Bir gazeteci arkadaş Babacan’a çok önem verdiği Geçiş Süreci Yol Haritası üzerine ters köşe bir soru sordu. Evet, Altılı Masanın adayı bu Yol Haritasını, dolayısıyla şahsi oynamamayı kabul etmiş olacaktı. Ama ya sözünü tutmazsa ne olacaktı.
Babacan Türk siyasetinde nadir görülen özgüvenle bir yanıt verdi: kim, neden bu ortaklığı bozmak istesindi ki?

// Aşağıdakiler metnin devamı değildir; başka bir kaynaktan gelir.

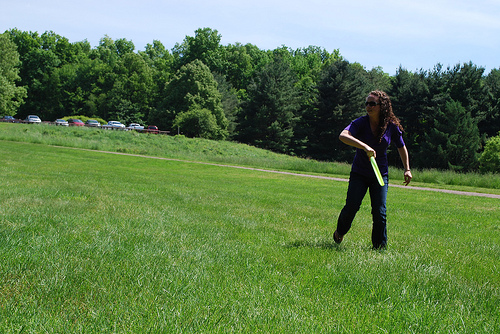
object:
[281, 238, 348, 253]
shadow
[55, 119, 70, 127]
cars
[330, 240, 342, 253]
sandals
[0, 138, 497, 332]
grass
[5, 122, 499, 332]
ground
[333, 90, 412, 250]
woman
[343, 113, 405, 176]
purple shirt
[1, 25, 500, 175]
field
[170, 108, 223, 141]
trees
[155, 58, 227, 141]
tree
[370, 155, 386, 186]
frisbee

“Bu ülkenin sorunlarını çözmek Altı Parti için de büyük şeref olacak” dedi; “İleride çocuklarımıza, torunlarımıza anlatacağız”.
Bir gözlemle bitireyim: Babacan konulara ayrıntılarda hâkim görünüyor. Tereddütte olduğu bir ayrıntı varsa hemen yardımcılarından bilgi soruyor, onlar da not almak yerine hemen telefonla bilgi alıp aktarıyorlar. Bu da Türk siyasetinde fazla görmediğimiz bir disiplin ve çalışkanlık örneği.
Özeti, Altılı Masa 2 Ekim toplantısı öncesi hayli çalkantılıydı ama sular durulmuş dağınıklık toplanmaya başlamış görünüyor.